*TASK INSTRUCTIONS*: Please convert all of the lines below into a Markdown table with two columns, No. and Text, numbering each line in order and leaving out any blank ones.

** EXTRACTED INFORMATION follows **

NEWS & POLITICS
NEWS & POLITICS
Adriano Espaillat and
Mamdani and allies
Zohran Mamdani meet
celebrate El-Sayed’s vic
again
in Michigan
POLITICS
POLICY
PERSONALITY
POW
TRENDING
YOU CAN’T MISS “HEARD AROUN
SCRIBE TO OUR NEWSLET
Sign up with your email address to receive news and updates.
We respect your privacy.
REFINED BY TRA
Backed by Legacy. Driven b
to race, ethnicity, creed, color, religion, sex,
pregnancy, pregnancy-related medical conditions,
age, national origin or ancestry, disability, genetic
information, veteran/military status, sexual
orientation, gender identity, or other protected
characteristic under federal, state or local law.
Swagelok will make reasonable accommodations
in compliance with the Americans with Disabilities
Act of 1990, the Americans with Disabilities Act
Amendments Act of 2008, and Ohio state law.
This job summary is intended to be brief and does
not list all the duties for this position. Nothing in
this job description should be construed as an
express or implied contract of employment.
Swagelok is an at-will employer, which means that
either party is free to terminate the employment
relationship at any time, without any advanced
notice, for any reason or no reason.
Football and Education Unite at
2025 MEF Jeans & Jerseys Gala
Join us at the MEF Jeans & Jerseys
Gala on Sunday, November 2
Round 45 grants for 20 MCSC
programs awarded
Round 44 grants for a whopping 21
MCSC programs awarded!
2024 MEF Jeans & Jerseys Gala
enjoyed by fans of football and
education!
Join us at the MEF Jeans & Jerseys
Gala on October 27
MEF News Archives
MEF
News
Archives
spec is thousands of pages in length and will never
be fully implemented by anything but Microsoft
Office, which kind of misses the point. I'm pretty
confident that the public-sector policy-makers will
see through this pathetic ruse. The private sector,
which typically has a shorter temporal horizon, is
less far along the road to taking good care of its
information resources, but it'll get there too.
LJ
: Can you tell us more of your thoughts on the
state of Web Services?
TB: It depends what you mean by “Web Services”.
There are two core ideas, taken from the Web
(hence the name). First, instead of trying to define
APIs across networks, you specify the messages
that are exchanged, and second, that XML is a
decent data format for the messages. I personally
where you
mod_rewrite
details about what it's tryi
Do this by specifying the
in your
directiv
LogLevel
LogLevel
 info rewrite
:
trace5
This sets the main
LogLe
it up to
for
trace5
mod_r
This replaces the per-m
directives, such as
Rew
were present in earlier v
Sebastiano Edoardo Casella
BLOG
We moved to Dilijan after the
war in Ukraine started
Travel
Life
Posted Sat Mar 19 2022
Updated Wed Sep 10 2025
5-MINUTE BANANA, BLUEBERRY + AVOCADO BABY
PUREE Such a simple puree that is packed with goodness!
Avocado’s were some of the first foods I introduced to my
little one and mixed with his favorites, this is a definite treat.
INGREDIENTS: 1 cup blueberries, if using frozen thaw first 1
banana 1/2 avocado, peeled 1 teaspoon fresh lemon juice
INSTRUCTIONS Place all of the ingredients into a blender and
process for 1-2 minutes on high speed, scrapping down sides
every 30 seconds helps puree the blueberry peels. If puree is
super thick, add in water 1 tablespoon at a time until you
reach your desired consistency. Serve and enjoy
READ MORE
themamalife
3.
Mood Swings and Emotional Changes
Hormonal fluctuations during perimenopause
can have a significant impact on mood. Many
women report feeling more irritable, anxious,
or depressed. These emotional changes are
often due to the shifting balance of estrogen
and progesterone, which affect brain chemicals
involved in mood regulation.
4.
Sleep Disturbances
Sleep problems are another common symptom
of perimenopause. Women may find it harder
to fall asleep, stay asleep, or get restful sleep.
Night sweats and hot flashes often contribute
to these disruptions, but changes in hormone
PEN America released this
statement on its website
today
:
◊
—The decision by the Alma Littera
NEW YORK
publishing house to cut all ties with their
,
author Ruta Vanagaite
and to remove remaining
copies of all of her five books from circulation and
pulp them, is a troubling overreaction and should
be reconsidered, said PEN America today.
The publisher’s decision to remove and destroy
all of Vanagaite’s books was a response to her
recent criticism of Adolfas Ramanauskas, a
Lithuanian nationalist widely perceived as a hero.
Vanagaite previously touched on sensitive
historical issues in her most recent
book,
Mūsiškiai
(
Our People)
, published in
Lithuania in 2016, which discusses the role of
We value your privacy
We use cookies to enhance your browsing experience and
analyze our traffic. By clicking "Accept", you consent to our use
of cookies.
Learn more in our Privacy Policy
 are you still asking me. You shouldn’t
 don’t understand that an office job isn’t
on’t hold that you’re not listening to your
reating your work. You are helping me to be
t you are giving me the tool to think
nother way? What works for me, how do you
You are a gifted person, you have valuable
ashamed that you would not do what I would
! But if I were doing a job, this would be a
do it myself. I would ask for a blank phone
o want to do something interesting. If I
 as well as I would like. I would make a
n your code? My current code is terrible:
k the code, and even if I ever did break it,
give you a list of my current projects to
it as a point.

** End of EXTRACTED INFORMATION **

*TASK OUTPUT*:
| No. | Text |
|---|---|
| 1 | NEWS & POLITICS |
| 2 | NEWS & POLITICS |
| 3 | Adriano Espaillat and |
| 4 | Mamdani and allies |
| 5 | Zohran Mamdani meet |
| 6 | celebrate El-Sayed’s vic |
| 7 | again |
| 8 | in Michigan |
| 9 | POLITICS |
| 10 | POLICY |
| 11 | PERSONALITY |
| 12 | POW |
| 13 | TRENDING |
| 14 | YOU CAN’T MISS “HEARD AROUN |
| 15 | SCRIBE TO OUR NEWSLET |
| 16 | Sign up with your email address to receive news and updates. |
| 17 | We respect your privacy. |
| 18 | REFINED BY TRA |
| 19 | Backed by Legacy. Driven b |
| 20 | to race, ethnicity, creed, color, religion, sex, |
| 21 | pregnancy, pregnancy-related medical conditions, |
| 22 | age, national origin or ancestry, disability, genetic |
| 23 | information, veteran/military status, sexual |
| 24 | orientation, gender identity, or other protected |
| 25 | characteristic under federal, state or local law. |
| 26 | Swagelok will make reasonable accommodations |
| 27 | in compliance with the Americans with Disabilities |
| 28 | Act of 1990, the Americans with Disabilities Act |
| 29 | Amendments Act of 2008, and Ohio state law. |
| 30 | This job summary is intended to be brief and does |
| 31 | not list all the duties for this position. Nothing in |
| 32 | this job description should be construed as an |
| 33 | express or implied contract of employment. |
| 34 | Swagelok is an at-will employer, which means that |
| 35 | either party is free to terminate the employment |
| 36 | relationship at any time, without any advanced |
| 37 | notice, for any reason or no reason. |
| 38 | Football and Education Unite at |
| 39 | 2025 MEF Jeans & Jerseys Gala |
| 40 | Join us at the MEF Jeans & Jerseys |
| 41 | Gala on Sunday, November 2 |
| 42 | Round 45 grants for 20 MCSC |
| 43 | programs awarded |
| 44 | Round 44 grants for a whopping 21 |
| 45 | MCSC programs awarded! |
| 46 | 2024 MEF Jeans & Jerseys Gala |
| 47 | enjoyed by fans of football and |
| 48 | education! |
| 49 | Join us at the MEF Jeans & Jerseys |
| 50 | Gala on October 27 |
| 51 | MEF News Archives |
| 52 | MEF |
| 53 | News |
| 54 | Archives |
| 55 | spec is thousands of pages in length and will never |
| 56 | be fully implemented by anything but Microsoft |
| 57 | Office, which kind of misses the point. I'm pretty |
| 58 | confident that the public-sector policy-makers will |
| 59 | see through this pathetic ruse. The private sector, |
| 60 | which typically has a shorter temporal horizon, is |
| 61 | less far along the road to taking good care of its |
| 62 | information resources, but it'll get there too. |
| 63 | LJ |
| 64 | : Can you tell us more of your thoughts on the |
| 65 | state of Web Services? |
| 66 | TB: It depends what you mean by “Web Services”. |
| 67 | There are two core ideas, taken from the Web |
| 68 | (hence the name). First, instead of trying to define |
| 69 | APIs across networks, you specify the messages |
| 70 | that are exchanged, and second, that XML is a |
| 71 | decent data format for the messages. I personally |
| 72 | where you |
| 73 | mod_rewrite |
| 74 | details about what it's tryi |
| 75 | Do this by specifying the |
| 76 | in your |
| 77 | directiv |
| 78 | LogLevel |
| 79 | LogLevel |
| 80 |  info rewrite |
| 81 | : |
| 82 | trace5 |
| 83 | This sets the main |
| 84 | LogLe |
| 85 | it up to |
| 86 | for |
| 87 | trace5 |
| 88 | mod_r |
| 89 | This replaces the per-m |
| 90 | directives, such as |
| 91 | Rew |
| 92 | were present in earlier v |
| 93 | Sebastiano Edoardo Casella |
| 94 | BLOG |
| 95 | We moved to Dilijan after the |
| 96 | war in Ukraine started |
| 97 | Travel |
| 98 | Life |
| 99 | Posted Sat Mar 19 2022 |
| 100 | Updated Wed Sep 10 2025 |
| 101 | 5-MINUTE BANANA, BLUEBERRY + AVOCADO BABY |
| 102 | PUREE Such a simple puree that is packed with goodness! |
| 103 | Avocado’s were some of the first foods I introduced to my |
| 104 | little one and mixed with his favorites, this is a definite treat. |
| 105 | INGREDIENTS: 1 cup blueberries, if using frozen thaw first 1 |
| 106 | banana 1/2 avocado, peeled 1 teaspoon fresh lemon juice |
| 107 | INSTRUCTIONS Place all of the ingredients into a blender and |
| 108 | process for 1-2 minutes on high speed, scrapping down sides |
| 109 | every 30 seconds helps puree the blueberry peels. If puree is |
| 110 | super thick, add in water 1 tablespoon at a time until you |
| 111 | reach your desired consistency. Serve and enjoy |
| 112 | READ MORE |
| 113 | themamalife |
| 114 | 3. |
| 115 | Mood Swings and Emotional Changes |
| 116 | Hormonal fluctuations during perimenopause |
| 117 | can have a significant impact on mood. Many |
| 118 | women report feeling more irritable, anxious, |
| 119 | or depressed. These emotional changes are |
| 120 | often due to the shifting balance of estrogen |
| 121 | and progesterone, which affect brain chemicals |
| 122 | involved in mood regulation. |
| 123 | 4. |
| 124 | Sleep Disturbances |
| 125 | Sleep problems are another common symptom |
| 126 | of perimenopause. Women may find it harder |
| 127 | to fall asleep, stay asleep, or get restful sleep. |
| 128 | Night sweats and hot flashes often contribute |
| 129 | to these disruptions, but changes in hormone |
| 130 | PEN America released this |
| 131 | statement on its website |
| 132 | today |
| 133 | : |
| 134 | ◊ |
| 135 | —The decision by the Alma Littera |
| 136 | NEW YORK |
| 137 | publishing house to cut all ties with their |
| 138 | , |
| 139 | author Ruta Vanagaite |
| 140 | and to remove remaining |
| 141 | copies of all of her five books from circulation and |
| 142 | pulp them, is a troubling overreaction and should |
| 143 | be reconsidered, said PEN America today. |
| 144 | The publisher’s decision to remove and destroy |
| 145 | all of Vanagaite’s books was a response to her |
| 146 | recent criticism of Adolfas Ramanauskas, a |
| 147 | Lithuanian nationalist widely perceived as a hero. |
| 148 | Vanagaite previously touched on sensitive |
| 149 | historical issues in her most recent |
| 150 | book, |
| 151 | Mūsiškiai |
| 152 | ( |
| 153 | Our People) |
| 154 | , published in |
| 155 | Lithuania in 2016, which discusses the role of |
| 156 | We value your privacy |
| 157 | We use cookies to enhance your browsing experience and |
| 158 | analyze our traffic. By clicking "Accept", you consent to our use |
| 159 | of cookies. |
| 160 | Learn more in our Privacy Policy |
| 161 |  are you still asking me. You shouldn’t |
| 162 |  don’t understand that an office job isn’t |
| 163 | on’t hold that you’re not listening to your |
| 164 | reating your work. You are helping me to be |
| 165 | t you are giving me the tool to think |
| 166 | nother way? What works for me, how do you |
| 167 | You are a gifted person, you have valuable |
| 168 | ashamed that you would not do what I would |
| 169 | ! But if I were doing a job, this would be a |
| 170 | do it myself. I would ask for a blank phone |
| 171 | o want to do something interesting. If I |
| 172 |  as well as I would like. I would make a |
| 173 | n your code? My current code is terrible: |
| 174 | k the code, and even if I ever did break it, |
| 175 | give you a list of my current projects to |
| 176 | it as a point. |